Started off with 6" seamless Sch 40 pipe that had 1 end already on it just had to trim off 50 lbs of steel then turn the pipes
Then machined 16 2 1/4" thick disks to go inside and a center shaft to stiffen the main rollers
Then I had to machine both bearing ends on the top roll blind since my lathe is barely long enough to hold the shaft.
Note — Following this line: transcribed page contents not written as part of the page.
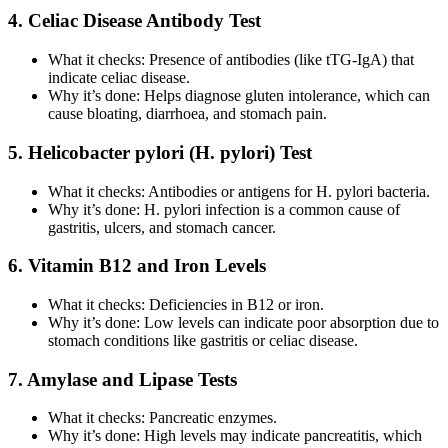
4. Celiac Disease Antibody Test
What it checks: Presence of antibodies (like tTG-IgA) that
indicate celiac disease.
Why it’s done: Helps diagnose gluten intolerance, which can
cause bloating, diarrhoea, and stomach pain.
5. Helicobacter pylori (H. pylori) Test
What it checks: Antibodies or antigens for H. pylori bacteria.
Why it’s done: H. pylori infection is a common cause of
gastritis, ulcers, and stomach cancer.
6. Vitamin B12 and Iron Levels
What it checks: Deficiencies in B12 or iron.
Why it’s done: Low levels can indicate poor absorption due to
stomach conditions like gastritis or celiac disease.
7. Amylase and Lipase Tests
What it checks: Pancreatic enzymes.
Why it’s done: High levels may indicate pancreatitis, which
That and once I had it dialed to "0" "0" O didn't want toe move it
I just cut the ends off in the band saw for the pipes and the top roll
Next I made my bearing housings
Last edited by Frank S; 08-10-2019 at 07:43 PM.
next I started assembling
the frame is an old trailer ramp with 12" I beam for the legs
Next is the top roll mounts
I used a couple pieces of a brolen bandsaw blade to set a clearance for the bearing housings to slid up and down
The down force screws are 2" B7 stud grade all thread. I turned 1 nut then split it to serve as the stop collar to raise and apply down force to the top roll The bearing housings are just some scrap cylinder stock I had
One end is made so I can slip it off when rolling complete cylinders
the slides are angled so as to cause the force to keep them held tight and not spread
Then I had to make a drive adapter for the hydraulic motor to mount the pulley on
I started out by welding a round plate to a cylinder and tacked a sacrificial piece on the opposite side this way all machining could be done without removing the work piece
The machining was done on my little Sheldon 12x36 lathe
there is a taper to the inside and a taper on the outside 1 fits the pulley the other the motor shaft
To make the keyways I milled the outer one then chucked the piece in my Leblond 17x54 I used the tool post and carriage as a shaper to broach the keyway
Now I know why you want bigger machines.
So what is the first job this plate roller is going to produce?
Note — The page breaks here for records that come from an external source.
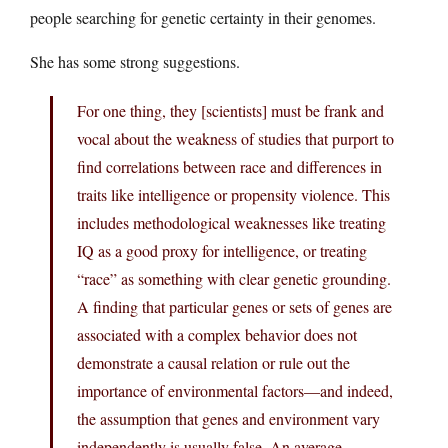
people searching for genetic certainty in their genomes.
She has some strong suggestions.
For one thing, they [scientists] must be frank and
vocal about the weakness of studies that purport to
find correlations between race and differences in
traits like intelligence or propensity violence. This
includes methodological weaknesses like treating
IQ as a good proxy for intelligence, or treating
“race” as something with clear genetic grounding.
A finding that particular genes or sets of genes are
associated with a complex behavior does not
demonstrate a causal relation or rule out the
importance of environmental factors—and indeed,
the assumption that genes and environment vary
independently is usually false. An average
Nice build, and even painted.
All I made today was a die stock tube, so I could thread the rust off the protruding bolts under the 57 Chevy truck. These hold the gas tank in. I twisted one bolt off, as well one of the seat bolts. But I did get the other gas tank strap bolt to come out without damaging the threads. The original manufacture spot welded in nuts to the sheet metal floor. My typical technique for rusty bolts is to back them out till resistance, then back in to let the crud drop out, then out again. That was working until it just snapped off.
I also let this truck sit in dry storage for 22 years without starting it, that was a mistake as the engine froze. Used an extrusion of aluminum with a floor jack, using the starter ring gear as a pushing point. But it did not want to let loose. PB Blaster failed, so I used ATF with acetone. That did the trick. I wish I had a borescope so I could look down the spark plug holes for any damage. I did replace all the coolant and had to install a new water pump, as when checking the engine for rotation, I pulled on a fan blade, and the water pump seal failed. I know this engine only has about 4000 miles since a full overhaul in 1980. I could not get the original water pump as they morphed the design to be used on various years of the inline six. I did run it up to full heat, and I hope any ring cylinder wall corrosion is rubbed clean. So now I'm taking the rest of the truck apart for restoration. I'm making tools to hammer on rusted parts. I do not want to pull the engine. LMC truck parts is getting lots of my money. I am making a few bolts that are not sold. The salt used on roads has done much damage. But that was before I purchased the truck from the friend I helped do the engine rebuild with. That and some one messed with the electric harness under the dash. They removed from the instrument cluster the temp gauge and ampmeter. Cut and spliced wires, hacked at the dash for some junk Ford radio install. I've let this project sit long enough unfinished. I just wish summer was not fading so fast.
Next I made a jackshaft and bearing housing for the pulley to sprocket transition
It has a zero space stack up so no movement side to side is possible
Next I had to make an adjuster plate to mount the hydraulic motor on
The roll is ready now b ut the power unit I had planned on using is AWOL either that or it is buried all the way to the front of one of two trailers so now I have to make a power unit or wait until Bob shows up and plug into his truck before I can use it
Anyway a little about the specs of the roll
54" max sheet width the main rolls are on 8" centers so this is going to limit the gage thickness of rolling a 4 ft sheet to around 10 ga possibly 3'16" if I want to roll back and forth many times.
the 2" down force screws can develop 30 tons of force each but that would mean having to use a long cheater bar on them.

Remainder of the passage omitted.